YOUR GOAL
Pull out each line of the records that contains the string "Penrod". Case counts.
─── DATA FOR THE TASK
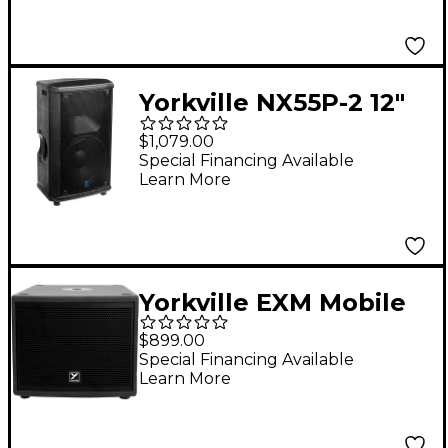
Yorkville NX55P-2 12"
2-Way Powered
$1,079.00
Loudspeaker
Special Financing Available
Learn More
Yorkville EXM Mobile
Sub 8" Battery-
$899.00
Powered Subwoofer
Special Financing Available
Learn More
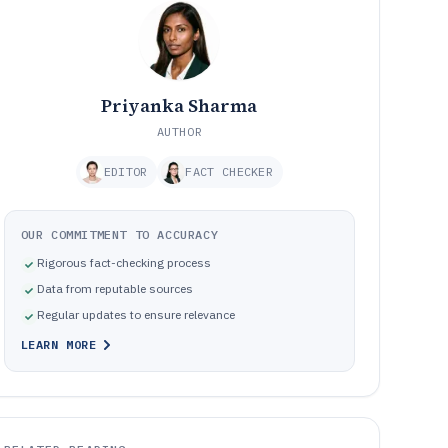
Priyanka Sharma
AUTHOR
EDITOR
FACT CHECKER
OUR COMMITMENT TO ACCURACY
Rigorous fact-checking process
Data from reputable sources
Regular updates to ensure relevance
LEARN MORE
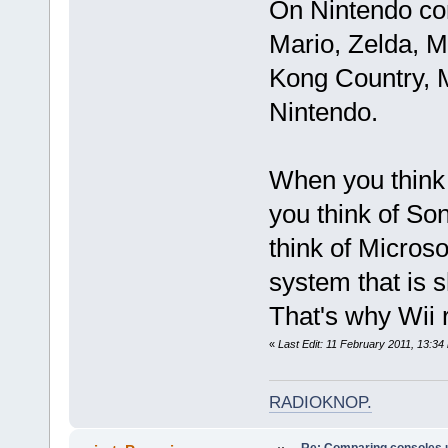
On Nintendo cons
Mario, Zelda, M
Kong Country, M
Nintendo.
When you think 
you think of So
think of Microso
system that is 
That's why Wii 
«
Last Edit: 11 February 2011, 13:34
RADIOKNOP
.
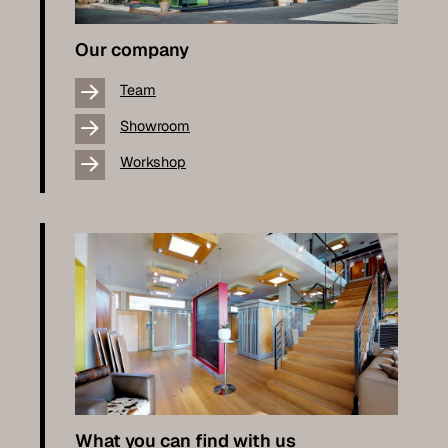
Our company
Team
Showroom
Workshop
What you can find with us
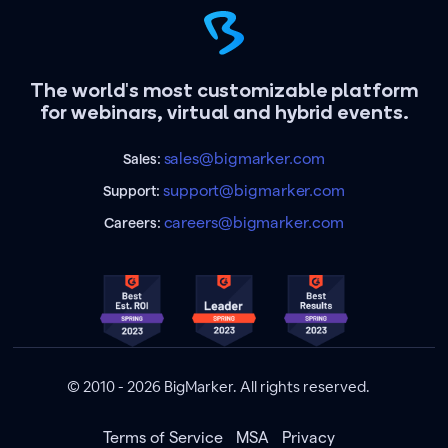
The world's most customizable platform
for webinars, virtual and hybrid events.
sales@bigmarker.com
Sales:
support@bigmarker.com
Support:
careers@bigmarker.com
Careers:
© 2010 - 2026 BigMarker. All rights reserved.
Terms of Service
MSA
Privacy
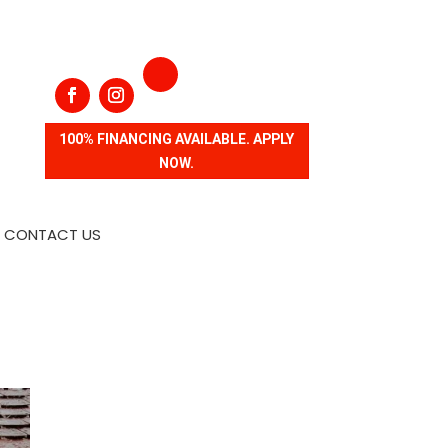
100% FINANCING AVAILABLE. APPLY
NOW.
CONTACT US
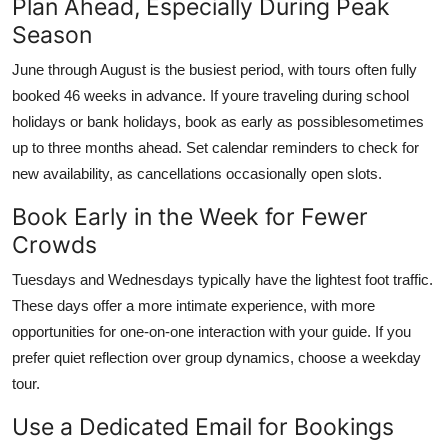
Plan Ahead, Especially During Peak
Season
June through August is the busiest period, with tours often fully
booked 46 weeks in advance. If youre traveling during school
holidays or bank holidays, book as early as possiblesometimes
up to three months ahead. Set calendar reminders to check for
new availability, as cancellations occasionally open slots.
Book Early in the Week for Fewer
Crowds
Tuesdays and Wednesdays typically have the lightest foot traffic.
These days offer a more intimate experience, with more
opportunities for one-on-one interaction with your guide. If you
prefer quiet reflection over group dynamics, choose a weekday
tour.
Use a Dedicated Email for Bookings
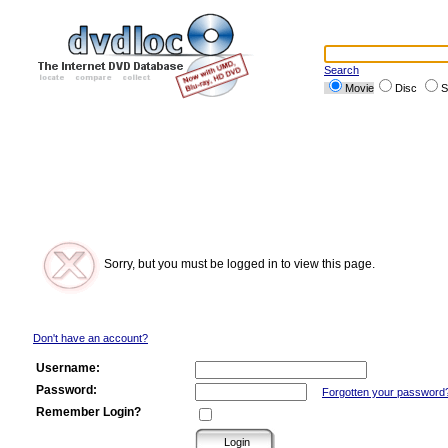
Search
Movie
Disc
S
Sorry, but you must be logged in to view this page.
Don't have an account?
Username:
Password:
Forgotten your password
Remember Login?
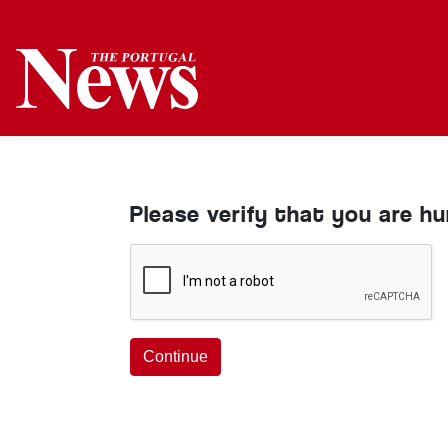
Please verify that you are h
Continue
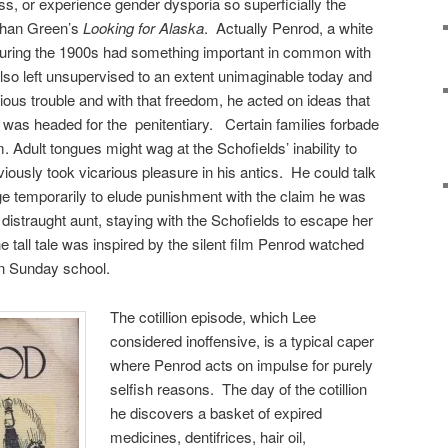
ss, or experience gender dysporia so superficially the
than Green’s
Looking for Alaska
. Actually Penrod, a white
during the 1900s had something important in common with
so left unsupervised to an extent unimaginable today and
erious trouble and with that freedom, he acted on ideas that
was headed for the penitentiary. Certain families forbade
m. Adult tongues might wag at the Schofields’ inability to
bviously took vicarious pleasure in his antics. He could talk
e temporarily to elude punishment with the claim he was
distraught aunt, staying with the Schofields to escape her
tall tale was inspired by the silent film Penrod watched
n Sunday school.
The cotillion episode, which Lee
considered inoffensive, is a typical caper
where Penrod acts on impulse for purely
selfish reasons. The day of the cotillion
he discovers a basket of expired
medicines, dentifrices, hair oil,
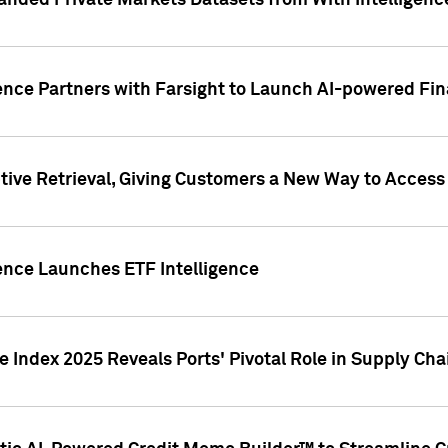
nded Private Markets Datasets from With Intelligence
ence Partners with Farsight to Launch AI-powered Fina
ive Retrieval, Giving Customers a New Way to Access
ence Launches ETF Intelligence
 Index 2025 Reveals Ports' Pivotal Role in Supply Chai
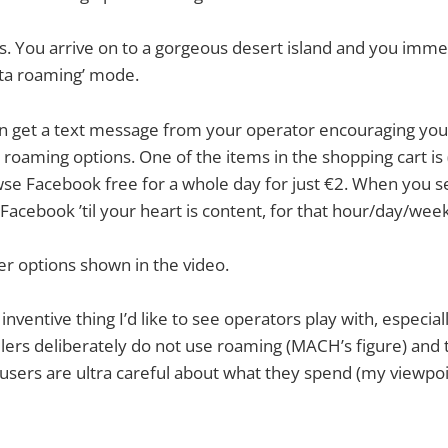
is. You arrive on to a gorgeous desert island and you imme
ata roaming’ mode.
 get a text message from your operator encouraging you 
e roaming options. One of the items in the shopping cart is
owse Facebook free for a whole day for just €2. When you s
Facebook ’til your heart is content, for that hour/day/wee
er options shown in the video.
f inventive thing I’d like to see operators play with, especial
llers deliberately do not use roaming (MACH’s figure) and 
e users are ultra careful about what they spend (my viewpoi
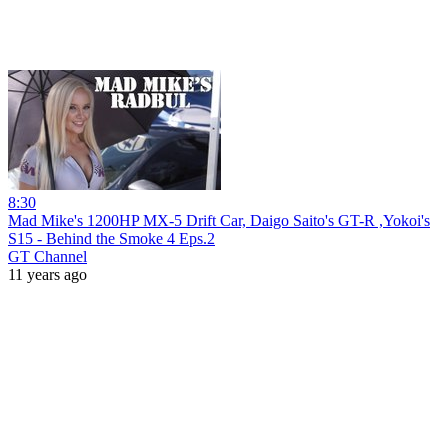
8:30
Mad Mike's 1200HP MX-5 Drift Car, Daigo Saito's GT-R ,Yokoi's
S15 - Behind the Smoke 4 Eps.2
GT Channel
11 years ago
──────
OUTPUT FOR THIS EXERCISE
. Actually Penrod, a white
tall tale was inspired by the silent film Penrod watched
where Penrod acts on impulse for purely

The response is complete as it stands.